Rozdział 24

Màu nền
Font chữ
Font size
Chiều cao dòng

Jechali w pełnej napięcia ciszy, nie odzywając się do siebie.
Krystian znów z kimś pisał, a radosny blask w jego oczach sugerował, że była to jakaś osoba, którą młodszy bardzo lubił.

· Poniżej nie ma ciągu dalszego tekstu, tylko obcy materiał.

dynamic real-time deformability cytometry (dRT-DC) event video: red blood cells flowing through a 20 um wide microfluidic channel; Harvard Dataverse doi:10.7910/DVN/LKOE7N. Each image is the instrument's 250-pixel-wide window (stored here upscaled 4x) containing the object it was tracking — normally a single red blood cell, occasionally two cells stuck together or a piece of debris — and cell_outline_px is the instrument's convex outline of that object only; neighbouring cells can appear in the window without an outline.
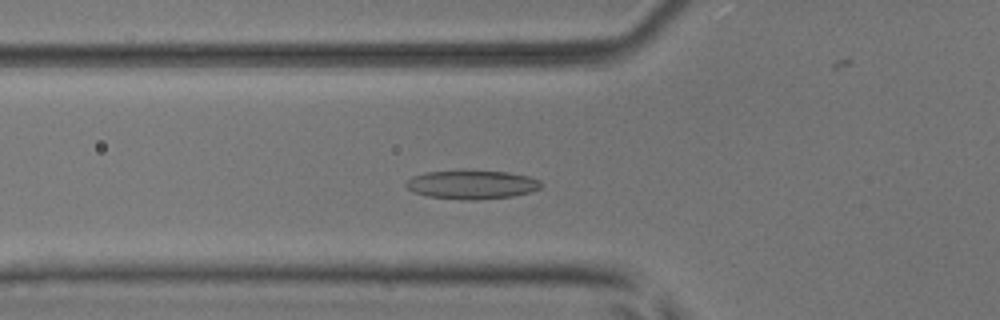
{"species": "common noctule bat (a hibernating species)", "species_latin": "Nyctalus noctula", "temperature_condition": "room temperature", "stored_images_in_passage": 55, "segment_of_instrument_passage": [1, 2], "camera_frame_rate_fps": 3000, "um_per_image_px": 0.085, "animal": {"sex": "male", "body_mass_g": 17.9, "forearm_length_mm": 54.2}, "frame": {"image": 1, "passage_image": 19, "time_ms": 6.0, "image_size_px": [1000, 320], "cell_outline_px": [[544, 184], [540, 188], [528, 192], [512, 196], [476, 200], [460, 200], [428, 196], [416, 192], [408, 188], [404, 184], [412, 176], [424, 172], [508, 172], [528, 176], [540, 180]], "centroid_in_image_um": [40.13, 15.71], "position_along_channel_um": 85.7, "area_um2": 22.14}}
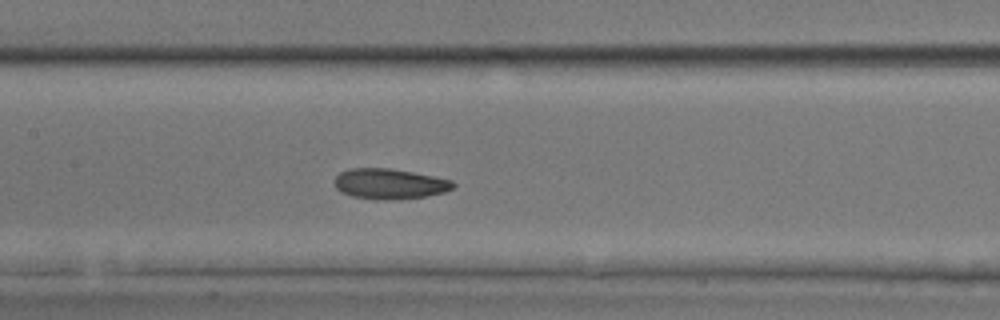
{"frame": {"image": 2, "passage_image": 26, "time_ms": 8.333, "image_size_px": [1000, 320], "cell_outline_px": [[456, 184], [452, 188], [444, 192], [428, 196], [384, 200], [376, 200], [352, 196], [340, 192], [336, 188], [336, 176], [340, 172], [348, 168], [388, 168], [412, 172], [452, 180]], "centroid_in_image_um": [33.1, 15.63], "position_along_channel_um": 174.3, "area_um2": 20.92}}
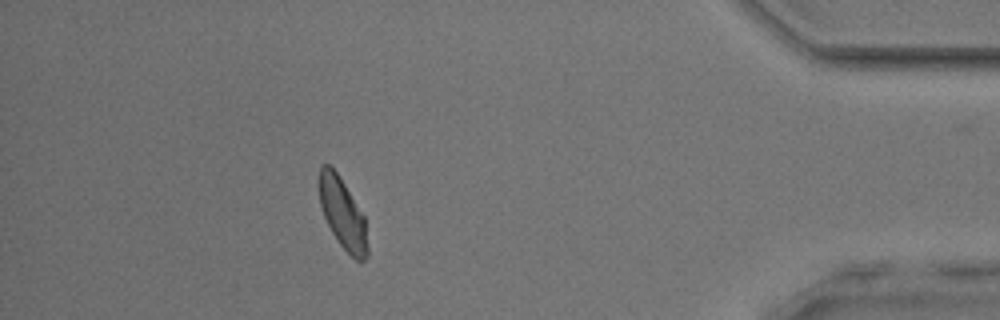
{"frame": {"image": 3, "passage_image": 48, "time_ms": 15.667, "image_size_px": [1000, 320], "cell_outline_px": [[368, 256], [364, 260], [356, 260], [340, 244], [332, 232], [324, 216], [320, 204], [316, 180], [320, 164], [328, 164], [336, 172], [344, 184], [364, 216], [368, 248]], "centroid_in_image_um": [29.07, 18.1], "position_along_channel_um": 406.1, "area_um2": 19.88}}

- Krystian... - Zaczął Olo.
- No? 
- Ewelina do mnie napisała... - Westchnął cicho. Nie był pewien, czy powinien poruszać ten temat podczas prowadzenia samochodu, ale nie miał innego wyjścia. Na komendzie ktoś mógłby ich podsłuchać, a po pracy lub przed nią, chłopak starannie unikał jakiegokolwiek towarzystwa.
- Fajnie. - Rzucił młodszy, całkowicie szczerze, co tylko bardziej zdziwiło starszego. - I co tam u niej? - Spytał swobodnie, nadal z kimś pisząc. Olgierd ponownie zbaraniał.
- Ty pamiętasz, że jesteście razem, tak? - Spytał zapobiegawczo.
- No tak. - Rzucił na luzie chłopak.
- Napisała mi, żebym poprosił cię, żebyś odczytał jej wiadomości i jej odpisał, bo odkąd zniknąłeś na tę parę dni unikasz jej jak ognia. - Westchnął.
- Okej, odpiszę. - Rzucił chłopak i faktycznie, napisał jakąś wiadomość.

:Ja
Spotkajmy się dzisiaj w parku obok mojego mieszkania o 19:00.

Ewelina:
No nareszcie odpisałeś! Ty wiesz, co ja przechodziłam?! Myślałam, że cię porwali albo pobili! Wiesz, jak się bałam?!

Ewelina:
I jeśli myślisz, że o tym zapomnę, to się grubo mylisz.

:Ja
Nie zapomnij o tym spotkaniu. 

:Ja
Do zobaczenia wieczorem.

Ewelina:
I co? Nawet nie odpowiesz na to, co napisałam wcześniej?

:Ja
Po co?

Ewelina:
JAK TO ,,PO CO"?! 

:Ja
W pracy jestem, pogadamy w parku.

Laska coś jeszcze do niego pisała, ale ten wyłączył konwersację i zerknął na rozmowę z brunetem.

Aron:
Byłeś nimi zachwycony, pamiętasz? ;)

Chłopak uśmiechnął się. Akurat wspominali kaczuszki, które widzieli przy sadzawce w parku.

:Ja
Tak, pamiętam. Były takie słodkie i puchate...

Aron:
Dokładnie takie jak ty, Kotku.

Aron:
Dobrze, Mały. Ja lecę, bo spotkanie z klientem mam, a potem konferencję. Do wieczora, Maluchu <3

:Ja
Pa <3

Chłopak nadal uśmiechnięty schował telefon. Tak, brunet nazywał go różnymi słodkimi słówkami, którymi zwykle określają się pary, ale szczerze...? W ogóle mu to nie przeszkadzało. Wręcz przeciwnie.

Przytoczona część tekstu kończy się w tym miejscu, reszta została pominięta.